[DESCRIPTION OF THE TASK]:
Return exactly the span of lines in the following data that opens with the line containing "index mcp: (145, 532)" and closes with the line containing "wrist: (618, 627)". Include nothing else.

[Stored data]
────
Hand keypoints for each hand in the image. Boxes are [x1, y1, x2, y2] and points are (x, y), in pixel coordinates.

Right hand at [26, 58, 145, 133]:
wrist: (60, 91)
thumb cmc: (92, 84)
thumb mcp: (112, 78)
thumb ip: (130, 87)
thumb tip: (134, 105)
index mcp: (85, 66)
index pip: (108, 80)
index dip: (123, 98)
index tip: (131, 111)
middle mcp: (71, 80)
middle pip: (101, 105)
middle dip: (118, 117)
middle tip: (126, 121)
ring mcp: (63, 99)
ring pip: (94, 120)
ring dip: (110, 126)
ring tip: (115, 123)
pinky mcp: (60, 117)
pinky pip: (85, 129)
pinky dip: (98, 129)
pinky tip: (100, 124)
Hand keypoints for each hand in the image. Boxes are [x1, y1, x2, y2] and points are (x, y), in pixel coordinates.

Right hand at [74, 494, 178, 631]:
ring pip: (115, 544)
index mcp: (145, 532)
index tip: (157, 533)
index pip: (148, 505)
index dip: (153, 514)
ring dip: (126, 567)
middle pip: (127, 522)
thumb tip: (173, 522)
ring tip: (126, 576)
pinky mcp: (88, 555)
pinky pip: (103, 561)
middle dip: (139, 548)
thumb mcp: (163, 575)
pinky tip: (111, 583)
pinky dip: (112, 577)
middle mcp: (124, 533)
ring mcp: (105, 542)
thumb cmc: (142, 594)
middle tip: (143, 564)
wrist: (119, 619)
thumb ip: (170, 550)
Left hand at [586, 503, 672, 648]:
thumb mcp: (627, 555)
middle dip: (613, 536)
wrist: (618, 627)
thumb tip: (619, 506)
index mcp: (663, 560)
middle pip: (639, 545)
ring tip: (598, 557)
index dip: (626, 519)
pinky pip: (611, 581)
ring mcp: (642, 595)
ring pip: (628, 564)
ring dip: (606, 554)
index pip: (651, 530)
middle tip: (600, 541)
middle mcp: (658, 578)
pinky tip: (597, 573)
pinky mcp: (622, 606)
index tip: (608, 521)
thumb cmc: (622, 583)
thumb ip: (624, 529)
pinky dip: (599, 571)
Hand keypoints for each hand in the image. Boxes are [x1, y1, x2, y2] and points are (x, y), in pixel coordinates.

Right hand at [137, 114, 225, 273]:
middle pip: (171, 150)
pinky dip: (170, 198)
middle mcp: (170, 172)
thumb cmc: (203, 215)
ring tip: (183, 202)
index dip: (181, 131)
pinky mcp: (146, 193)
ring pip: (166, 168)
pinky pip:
────
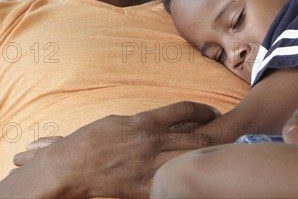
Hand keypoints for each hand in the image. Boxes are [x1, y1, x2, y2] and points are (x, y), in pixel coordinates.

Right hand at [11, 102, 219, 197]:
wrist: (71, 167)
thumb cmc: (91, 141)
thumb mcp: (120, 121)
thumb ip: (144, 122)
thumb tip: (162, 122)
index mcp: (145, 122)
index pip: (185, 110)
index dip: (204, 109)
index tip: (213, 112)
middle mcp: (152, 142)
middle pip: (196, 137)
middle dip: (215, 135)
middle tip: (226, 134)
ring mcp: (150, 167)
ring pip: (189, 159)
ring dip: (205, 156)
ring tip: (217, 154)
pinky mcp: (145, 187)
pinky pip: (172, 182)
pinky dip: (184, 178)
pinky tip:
────
[RESPONSE]:
index mcp: (145, 532)
index tip: (157, 533)
index pip: (148, 505)
index dip: (153, 514)
ring dip: (126, 567)
middle pip: (127, 522)
thumb tip: (173, 522)
ring tip: (126, 576)
pinky mcp: (88, 555)
pinky pip: (103, 561)
middle dip: (139, 548)
thumb mcp: (163, 575)
pinky tip: (111, 583)
pinky dip: (112, 577)
middle mcp: (124, 533)
ring mcp: (105, 542)
thumb cmc: (142, 594)
middle tip: (143, 564)
wrist: (119, 619)
thumb ip: (170, 550)
Left hand at [586, 503, 672, 648]:
thumb mcp: (627, 555)
middle dip: (613, 536)
wrist: (618, 627)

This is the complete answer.